How does SARS-CoV-2 cause death in infected patients?

A review of postmortem studies and pathophysiological considerations has found how SARS-CoV-2, a respiratory virus that causes COVID-19, infects cells by binding to angiotensin-converting enzyme II (ACE2) receptors, producing cell death and ACE2 downregulation.

In combination with a dysregulated immune response, the virus then promotes a proinflammatory and prothrombic state that leads to respiratory and multiple organ failure (MOF).

“The contributions of pathology and forensic sciences during this pandemic have been paramount in order to determine an accurate cause of death and shed light on the pathogenesis of the disease, guide research, treatment and new discoveries,” said study author Angela M. Takano, senior consultant for the Department of Anatomical Pathology at Singapore General Hospital, Singapore.

Takano performed a literature search through PubMed to review the pulmonary pathology from postmortem studies and case reports of patients with COVID-19, perform clinicopathologic correlation, and hypothesize about pathogenetic mechanisms. She then sought to translate this knowledge into better prevention, management, and outcomes in the fight against the dreaded disease.

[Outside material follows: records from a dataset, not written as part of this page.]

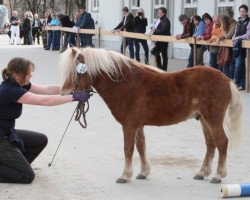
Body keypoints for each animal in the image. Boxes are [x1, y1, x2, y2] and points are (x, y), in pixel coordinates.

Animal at [59, 47, 243, 184]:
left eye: (75, 73)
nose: (63, 93)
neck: (126, 83)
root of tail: (227, 79)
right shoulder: (138, 125)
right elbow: (141, 147)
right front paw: (143, 172)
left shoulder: (129, 125)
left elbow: (128, 149)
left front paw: (125, 175)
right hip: (204, 120)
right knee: (211, 144)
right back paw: (202, 172)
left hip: (213, 119)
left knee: (222, 142)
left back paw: (218, 175)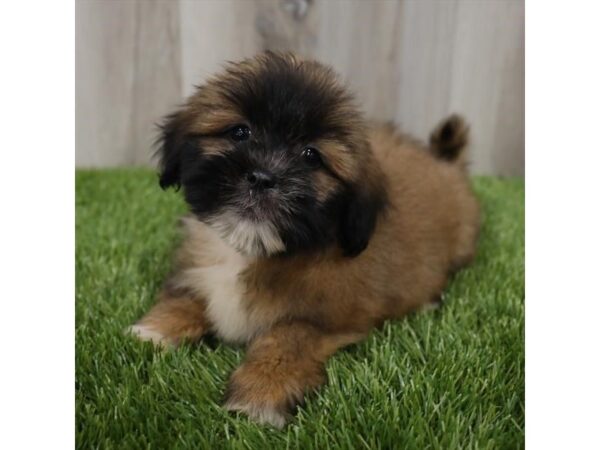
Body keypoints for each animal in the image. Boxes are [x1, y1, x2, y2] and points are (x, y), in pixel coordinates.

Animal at [129, 51, 480, 428]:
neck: (251, 249)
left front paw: (261, 391)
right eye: (240, 132)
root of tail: (447, 164)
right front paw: (153, 330)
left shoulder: (326, 316)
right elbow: (187, 296)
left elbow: (287, 338)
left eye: (311, 156)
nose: (263, 177)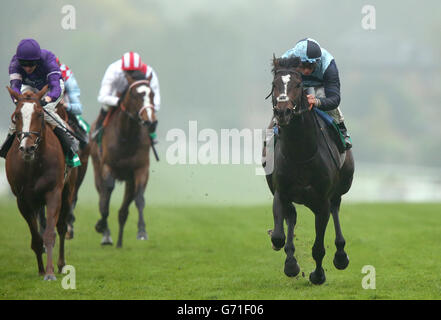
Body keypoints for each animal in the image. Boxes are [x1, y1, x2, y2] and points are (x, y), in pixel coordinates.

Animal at [4, 86, 78, 282]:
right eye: (16, 115)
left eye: (39, 114)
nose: (27, 147)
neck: (33, 165)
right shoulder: (22, 199)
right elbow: (36, 237)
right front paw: (41, 270)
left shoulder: (53, 193)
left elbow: (50, 233)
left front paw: (50, 272)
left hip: (68, 191)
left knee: (61, 226)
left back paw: (61, 265)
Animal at [89, 72, 156, 248]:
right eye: (135, 95)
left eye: (152, 94)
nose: (150, 121)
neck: (127, 136)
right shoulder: (108, 167)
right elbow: (105, 199)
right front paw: (101, 226)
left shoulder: (140, 169)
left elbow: (139, 199)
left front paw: (142, 231)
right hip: (96, 166)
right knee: (102, 195)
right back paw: (106, 234)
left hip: (129, 179)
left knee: (124, 209)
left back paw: (119, 242)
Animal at [262, 56, 352, 284]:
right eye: (274, 84)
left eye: (298, 84)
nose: (282, 112)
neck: (301, 153)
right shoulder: (281, 192)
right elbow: (279, 235)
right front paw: (289, 262)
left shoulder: (322, 200)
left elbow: (319, 247)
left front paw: (318, 275)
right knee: (292, 217)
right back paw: (291, 261)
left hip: (338, 190)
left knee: (335, 208)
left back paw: (340, 256)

Takano’s main histopathologic findings in COVID-19 pneumonia were as follows: diffuse alveolar damage (DAD), organizing pneumonia, interstitial pneumonia, endotheliitis, thromboembolism associated with respiratory failure, and manifestations of thrombotic microangiopathy and hypercoagulable state. [Proc Singapore Healthc 2021;30:152-158]

In immunohistochemical and transmission electron microscopic studies, viral proteins and structures were noted within epithelial and endothelial cells. Moreover, reverse transcriptase polymerase chain reaction revealed the presence of viral RNA in nasopharynx and lung tissue postmortem.

A study by Ackermann and colleagues reported the presence of viral structures within damaged endothelial cells in the lung. This causes the cell to undergo pyroptosis, producing danger-related molecules, namely adenosine triphosphate and nucleic acids, and initiating the production of proinflammatory cytokines and chemokines that attract monocytes, macrophages, and T cells to the infection site. [N Engl J Med 2020;383:120-128]

“If the immune system is healthy and the viral inoculum is probably not too large, CD8+T cells recognize infected cells and eliminate them, CD4+ cells mediate immune response, antibodies bind and inactivate virus, while macrophages phagocytose apoptotic cells and neutralized virus, restoring the cell to a normal state in 80 percent of cases infected by the virus,” Takano said. [Int J Infect Dis 2020;97:290-292]

“In remaining patients, however, the immune response is dysfunctional and gives rise to excessive infiltration of monocytes, macrophages and T cells, systemic cytokine storm, pulmonary oedema and pneumonia, as well as widespread inflammation and multiorgan damage and MOF,” she added. [Nat Rev Immunol 2020;20:363-374]

In addition, the binding of SARS-CoV-2 to ACE2 receptors causes ACE2 downregulation, with an increase in oxidative stress and inflammation that leads to endothelial cell dysfunction and an upsurge in the Von-Willebrand factor, as well as the development of a procoagulant state with microthrombosis, angiogenesis, and direct damage to alveolar type II cells, Takano said. [Eur J Intern Med 2020;76:14-20]

“The inflammatory process, coupled with an inadequate clearance of the virus from infected cells, gives rise to DAD with its typical histologic findings—difficulty in gas exchange, hypoxaemia, and shortness of breath—which may progress to respiratory failure,” she added.